Prep Time: 15 min
Cooking Time: 30 min
- Onions (finely chopped) - 2 medium sized
- Ginger (crushed) - 1/2 inch piece
- Garlic pods (crushed) - 6 to 8
- Tomatoes (quartered) - 4 small sized
- Red chilly powder - 1 tsp
- Coriander powder - 1/2 tsp
- Cumin powder - 1/2 tsp
- Garam masala powder - 2 tsp
- Curry leaves - 8 to 10
- Thick coconut milk - 1/2 cup
- Cilantro (finely chopped) - 2 tbsp
- Water - 2 cups
- Oil - 2 tbsp
- Salt - to taste
- Sugar - 1 tsp
- Poppy seeds (or) Khus khus (dry roasted for a min) - 1 tsp
- Fresh grated coconut (dry roasted until golden brown) - 3 tbsp
- Cashew nuts - 10
- Heat oil in a wok, add onions and saute until transparent.

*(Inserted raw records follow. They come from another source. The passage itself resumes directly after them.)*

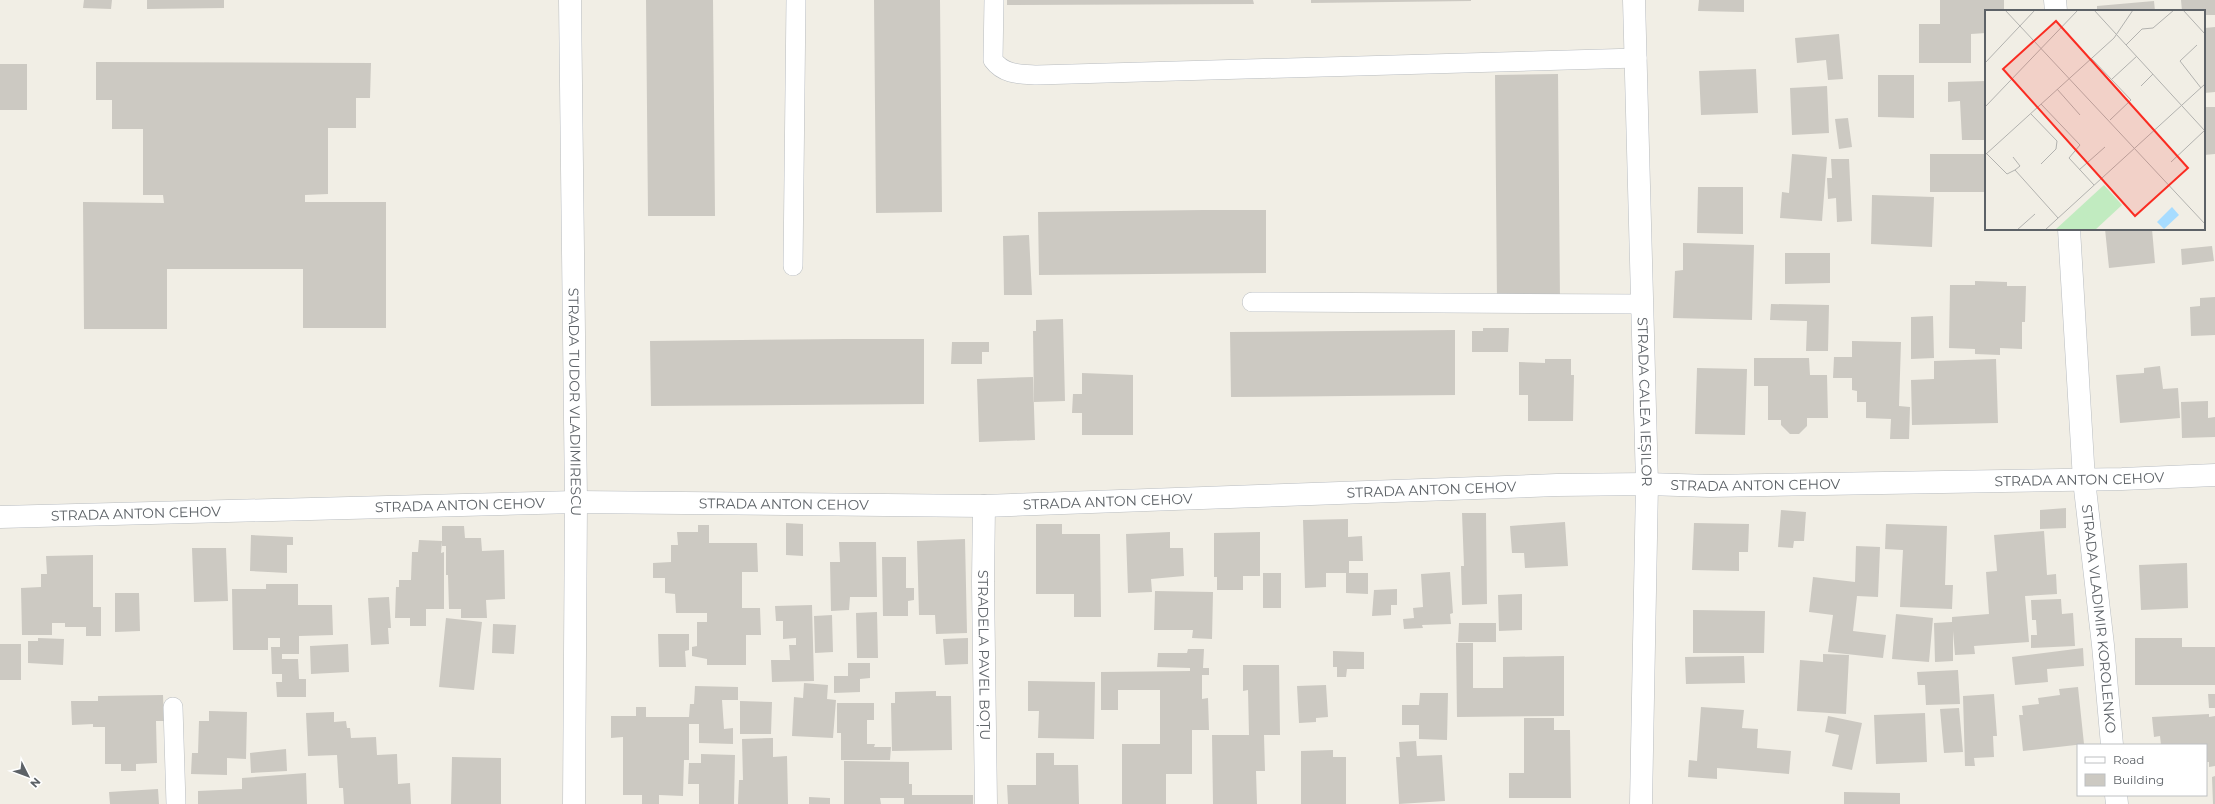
<svg xmlns="http://www.w3.org/2000/svg" width="2215" height="804" font-family="Montserrat,sans-serif">
  <rect width="100%" height="100%" fill="#f1eee5"/>
  <!-- building -->
  <path fill="#ccc9c2" d="M84,0H112L111,9L83,8Z
    M147,0H224V8L147,9Z
    M646,0H713L715,216H648Z
    M874,0H940L942,212L876,213Z
    M1007,0H1253L1254,4L1007,5Z
    M1311,0H1471V1L1311,3Z
    M1699,0H1744V12L1698,11Z
    M1940,0H2004V11H1986V33L1971,34V63H1919V24H1940Z
    M2181,0H2215V15H2204V11H2182Z
    M2154,1L2155,11H2097V6Z
    M2215,27V92L2204,93L2205,28Z
    M1839,34L1843,79L1828,80L1826,60L1797,63L1795,38Z
    M96,62L371,63L370,98H356V128H328V194L305,195V202H386V328H303V269H167V329H84L83,202L164,203L163,195H143V129H112V100H96Z
    M0,64H27V110H0Z
    M1756,69L1758,113L1701,115L1699,71Z
    M1558,74L1560,301L1497,302L1495,75Z
    M1878,75H1914V118L1878,117Z
    M1986,81V140H1962L1960,101L1948,102V82Z
    M1827,86L1829,133L1792,135L1790,88Z
    M2204,107H2215V154L2204,155Z
    M1848,118L1852,147L1839,149L1835,119Z
    M1792,154L1827,157L1822,221L1780,218L1782,192L1789,193Z
    M1930,154H1986V192H1930Z
    M1831,159H1849L1852,221L1837,222L1836,198L1828,199L1827,178H1832Z
    M1698,187H1743V234L1697,233Z
    M1872,195L1934,197L1932,247L1871,244Z
    M1203,210H1266V273L1039,275L1038,212Z
    M2105,229H2152L2155,263L2109,268Z
    M1029,235L1032,295H1004L1003,236Z
    M1683,243L1754,245L1752,320L1673,318L1675,271L1683,270Z
    M2212,246L2214,261L2182,265L2181,249Z
    M1785,253H1830V283L1785,284Z
    M1975,281L2007,282V286H2026L2025,322H2022V349L2000,348V355L1975,354V349L1949,348L1950,285H1975Z
    M2215,297V335L2191,336L2190,307L2200,306V298Z
    M1771,304L1829,305L1828,351H1806L1807,321L1770,320Z
    M1933,316L1934,358L1911,359V317Z
    M1063,319L1065,401L1034,402L1033,331H1036V320Z
    M1483,328H1509L1508,352H1472V331H1483Z
    M1455,330V395L1231,397L1230,332Z
    M846,339H924V404L651,406L650,341Z
    M1852,341L1901,342L1899,406L1910,407L1909,439H1890L1891,419L1866,418V402H1857V391L1852,390V378H1833L1834,357H1852Z
    M952,342H989V352H982V364H951Z
    M1754,358H1809L1810,375H1827L1828,418H1807V426L1799,434H1790L1781,425V420H1768V386H1754Z
    M1545,359H1571V375H1574L1573,421H1528V395H1519V362L1545,363Z
    M1996,359L1998,423L1912,425L1911,380L1934,379V361Z
    M2160,366L2163,389L2178,388L2180,418L2120,423L2116,375L2144,373V368Z
    M1697,368L1747,369L1745,435L1695,434Z
    M1082,373L1133,375V435H1082V413H1072L1073,394H1082Z
    M1033,377L1035,440L979,442L977,379Z
    M2208,401V418L2215,417V437L2182,438L2181,402Z
    M2066,508V528L2040,529V510Z
    M1781,510L1806,512L1804,541H1794L1793,548L1778,547Z
    M1462,513H1486L1487,604L1462,605L1461,566H1464Z
    M1348,519V537L1362,536L1363,561H1349V573H1368V594L1346,593V573H1326V587L1305,588L1303,520Z
    M1565,522L1568,566L1525,568L1524,553H1512L1510,526Z
    M786,523L803,524V556L786,555Z
    M1694,523L1749,524L1748,552H1739V571L1692,570Z
    M1036,524H1062V534H1100L1101,617H1074V594H1036Z
    M1886,524L1947,526L1945,585H1953L1952,609L1900,607L1903,550L1885,549Z
    M698,525H709V543H757L758,572H742V608H760L761,635H746V665H707V659L692,656V647L697,646V622H707V613H676L675,594L665,593V578H653V563L671,562V545H678L677,532H698Z
    M442,526H464L465,538H481L482,551L504,550L505,599L486,600L487,618H461V609H449L448,575H446V546H442Z
    M2044,531L2047,575L2056,574L2057,594L2025,596L2029,642L1974,646L1975,654L1955,655L1953,631V661L1935,662L1934,623L1952,622V617L1989,614L1986,572L1997,571L1994,535Z
    M1170,532V548H1183L1184,576L1151,579L1152,592L1128,593L1126,534Z
    M1260,532V576H1243V590H1217V577H1214V533Z
    M251,535L293,537V545H287V573L250,571Z
    M965,539L967,633L936,634L935,615H919L917,541Z
    M419,540L442,541L441,553L444,552V609H426V626H410V618H395L396,587H399V580H411L412,552H418Z
    M839,542H876L877,597H850L849,610L831,611L830,562H840Z
    M1856,546L1880,547L1878,597L1857,596L1853,631L1886,635L1883,658L1828,652L1833,615L1809,612L1813,577L1855,582Z
    M192,548H226L228,601L194,602Z
    M93,555V607H101V636H86V627H65V623H52V635H22L21,588L41,587V574H47L46,556Z
    M882,557H906V588H914V600L908,601V616H883Z
    M2187,563L2188,608L2141,610L2139,565Z
    M1450,572L1453,613L1450,614L1451,624L1422,625L1423,628L1404,629L1403,619L1414,618L1413,608L1423,607L1421,574Z
    M1263,573H1281V608H1263Z
    M266,584H298V605H332L333,635L299,636V654H282V659H298L299,679H306V697H277L276,682H282V674H272L271,647H280V638H268V650H233L232,589H266Z
    M1397,589V605H1391V615L1372,616L1374,590Z
    M1155,591L1213,592L1212,639L1192,638L1193,630H1154Z
    M115,593H139L140,631L115,632Z
    M1522,594V630L1499,631L1498,595Z
    M389,597L391,628H388L389,644L371,645L368,598Z
    M2061,599L2062,614L2073,613L2075,646L2031,648V635H2037L2036,620H2032L2031,600Z
    M812,605L814,681L772,682L771,660H790L789,645H796V638L783,639V621H776L775,606Z
    M1693,610L1765,611L1764,653H1693Z
    M877,612L878,658H857L856,613Z
    M1896,614L1933,618L1929,662L1892,659Z
    M832,615L833,652L815,653L814,616Z
    M446,618L482,622L474,690L439,687Z
    M1459,623H1496V642H1458Z
    M493,624L516,625L514,654L492,653Z
    M658,634H689V650L685,651L686,667H659Z
    M38,638L64,639L63,665L28,663V641H38Z
    M968,638V664L945,665L943,639Z
    M2135,638H2182V647H2215V685H2135Z
    M1456,643H1473V688H1503V657L1564,656V716L1457,717Z
    M0,644H21V680H0Z
    M348,644L349,672L311,674L310,646Z
    M2083,648L2084,666L2047,669L2048,682L2015,685L2012,657Z
    M1188,649H1204L1203,668H1209V675H1202V699L1208,698L1209,730H1192V774H1166V804H1122V744H1160V690H1118V710H1101V672L1190,671V668L1157,667L1158,653H1187Z
    M1333,651L1364,652V669H1347L1346,677H1337V667H1333Z
    M1823,654L1849,655L1846,714L1797,711L1800,660L1823,662Z
    M1744,656L1745,683L1686,684L1685,657Z
    M848,663H870V678L860,679V692L834,693V676H848Z
    M1243,665H1279L1280,735H1264L1265,771H1256L1257,804H1213L1212,735H1249L1248,690L1243,691Z
    M1958,670L1960,704L1926,705L1925,685H1918L1917,672Z
    M1028,681L1095,682L1094,739L1038,738L1039,711H1028Z
    M804,683L828,685L827,699L836,700L833,738L792,736L794,697L803,698Z
    M1326,685L1328,717L1316,718V722L1299,723L1297,686Z
    M695,686L738,687V700H722L724,729L733,728V744L699,743V724H689V760H684L683,796L659,795V804H642V795H623V737L611,738V716H636V707H646V717H689L690,704H694Z
    M2078,687L2084,744L2023,751L2019,715H2023L2022,706L2039,704L2038,698L2060,695L2059,689Z
    M936,691V696H951L952,750L892,751L891,703H895V692Z
    M1420,693H1448L1447,740L1419,739V725H1402V705H1419Z
    M1994,694L1997,736H1993L1994,757L1974,758L1975,766H1965L1963,696Z
    M2208,694H2215V708H2209Z
    M163,695L164,721H156L157,763L136,764V771H121V764H105V727H93V724L72,725L71,701H98V696H99Z
    M740,701L772,702L771,734H740Z
    M837,703H874V720H867V744H875L874,747H891L890,760H841V733H837Z
    M1701,707L1744,710L1742,728L1758,729L1757,748L1791,751L1789,774L1717,768V779L1688,777L1689,760L1697,761Z
    M1959,708L1963,752L1944,753L1940,709Z
    M209,711L247,712L246,759L227,758V775L191,774L192,753H198L199,721H209Z
    M334,712V722L346,721L347,728H350L351,738L376,737L377,755L397,754L398,784L410,783L411,804H344L343,788H339L337,755L308,756L306,713Z
    M1925,713L1927,762L1876,764L1874,715Z
    M2209,714V717L2215,716V766L2209,767V762H2206V745H2161L2160,736L2154,737L2152,717Z
    M1828,716L1862,723L1852,770L1832,766L1839,735L1825,732Z
    M1524,718H1554V730H1570L1571,798H1509V773H1524Z
    M773,738V757L787,756L788,804H738L739,780H743L742,739Z
    M1416,741L1417,756L1442,755L1445,801L1399,804L1396,757H1400L1399,742Z
    M286,749L287,771L251,773L250,753Z
    M1333,750V757H1346V804H1301V751Z
    M1036,753H1054V765H1078L1079,804H1008L1007,785H1036Z
    M701,754L735,755L734,804H699V784H688L689,763H701Z
    M452,757L501,758V804H451Z
    M844,761L909,762V784H912V795H973V804H904V798H880L881,804H844Z
    M306,773L307,804H198V791L242,789V778Z
    M2215,776V804H2213L2212,777Z
    M158,789L159,804H110L109,792Z
    M1844,792L1900,793V804H1844Z
    M809,797L830,798V804H809Z"/>
  <g fill="none" stroke-linecap="round" stroke-linejoin="round">
    <!-- service casing -->
    <g stroke="#b8bcc0" stroke-width="20">
      <path id="service" d="M994,0L993,60C1004,75 1020,74 1037,75L1637,58
        M793,266L796,0
        M1252,302L1642,304
        M173,707L176,804"/>
    </g>
    <!-- minor casing -->
    <g stroke="#b8bcc0" stroke-width="23">
      <g id="minor">
        <path id="s1" d="M570,0L576,502L574,804"/>
        <path d="M2055,0L2056,11"/>
        <path id="s2" d="M2069,229L2084,480L2103,645L2112,745"/>
        <path id="s3" d="M984,506L983,582L986,804"/>
        <path id="s4" d="M0,517L576,502L984,506L1557,485L1647,484L1710,486L2122,479L2215,475"/>
        <path d="M2116,795L2117,804"/>
      </g>
    </g>
    <!-- tertiary casing -->
    <g stroke="#b8bcc0" stroke-width="23">
      <g id="tertiary">
        <path id="s5" d="M1634,0L1647,484L1641,804"/>
      </g>
    </g>
    <!-- service -->
    <use href="#service" stroke="#fff" stroke-width="19"/>
    <!-- minor -->
    <use href="#minor" stroke="#fff" stroke-width="22"/>
    <!-- tertiary -->
    <use href="#tertiary" stroke="#fff" stroke-width="22"/>
  </g>
  <g text-anchor="middle" dominant-baseline="central" stroke-width="3" stroke-linejoin="round" paint-order="stroke">
    <!-- street labels -->
    <g font-size="14" fill="#5d6267" stroke="#fff">
      <text stroke="none"><textPath href="#s1" startOffset="402">STRADA TUDOR VLADIMIRESCU</textPath></text>
      <text stroke="none"><textPath href="#s5" startOffset="402">STRADA CALEA IEȘILOR</textPath></text>
      <text stroke="none"><textPath href="#s4" startOffset="2080">STRADA ANTON CEHOV</textPath></text>
      <text stroke="none"><textPath href="#s4" startOffset="1756">STRADA ANTON CEHOV</textPath></text>
      <text stroke="none"><textPath href="#s4" startOffset="1432">STRADA ANTON CEHOV</textPath></text>
      <text stroke="none"><textPath href="#s4" startOffset="1108">STRADA ANTON CEHOV</textPath></text>
      <text stroke="none"><textPath href="#s4" startOffset="784">STRADA ANTON CEHOV</textPath></text>
      <text stroke="none"><textPath href="#s4" startOffset="460">STRADA ANTON CEHOV</textPath></text>
      <text stroke="none"><textPath href="#s4" startOffset="136">STRADA ANTON CEHOV</textPath></text>
      <text stroke="none"><textPath href="#s2" startOffset="391">STRADA VLADIMIR KOROLENKO</textPath></text>
      <text stroke="none"><textPath href="#s3" startOffset="149">STRADELA PAVEL BOȚU</textPath></text>
    </g>
  </g>
  <!-- overview -->
  <g transform="translate(1985 10)">
    <rect width="220" height="220" fill="#f1eee5"/>
    <path d="M119,175L137,195L110,220H70Z" fill="#c1ebc0"/>
    <path d="M187,197L194,205L179,219L172,212Z" fill="#a7dcff"/>
    <path fill="none" stroke="#b2b2af" stroke-width="1" d="M20,0L220,214M109,0L220,121M198,0L220,24M141,35L157,19L168,18L189,0M212,35L195,51L216,78M106,48L146,90L125,110M0,53L50,0M127,69L152,46M156,76L168,64M72,79L95,105M56,94L95,135L84,148L109,175M0,97L93,0M46,104L72,131L71,139L56,154M1,143L22,164L30,160L73,208M0,145L129,28L148,0M28,147L35,156L30,160M186,152L220,120M94,160L120,137M32,220L50,204M60,220L220,74"/>
    <path fill="#fa2c22" fill-opacity="0.15" stroke="#fa2c22" stroke-width="2" d="M71,11L203,158L150,206L18,59Z"/>
    <rect width="220" height="220" fill="none" stroke="#5d6267" stroke-width="2"/>
  </g>
  <!-- legend -->
  <rect x="2077" y="744" width="130" height="52" fill="#ffffff" stroke="#bec0c2"/>
  <rect x="2085" y="757" width="20" height="6" fill="#ffffff" stroke="#bec0c2"/>
  <text x="2113" y="764" font-size="12" fill="#5d6267">Road</text>
  <rect x="2085" y="774" width="20" height="12" fill="#ccc9c2" stroke="#bec0c2"/>
  <text x="2113" y="784" font-size="12" fill="#5d6267">Building</text>
  <!-- north arrow -->
  <g transform="translate(28 776) rotate(132)" stroke="#ffffff" stroke-width="3" paint-order="stroke">
  <path d="M0-3L7 15L0 10L-7 15Z" fill="#5d6267"/>
  <text y="-6" font-size="11" font-weight="bold" text-anchor="middle" fill="#5d6267">N</text>
  </g>
</svg>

- Add crushed ginger & garlic; saute for 2 min.
- Add curry leaves, red chilly powder, coriander powder, cumin powder, garam masala powder and saute for few sec.
- Add the quartered tomatoes and saute for 3 min.
- Add the ground paste, water, salt, sugar and cook for 5 to 7 min until the gravy thickens.
- Switch off gas & add finely chopped cilantro.
- Stir in the thick coconut milk & serve hot.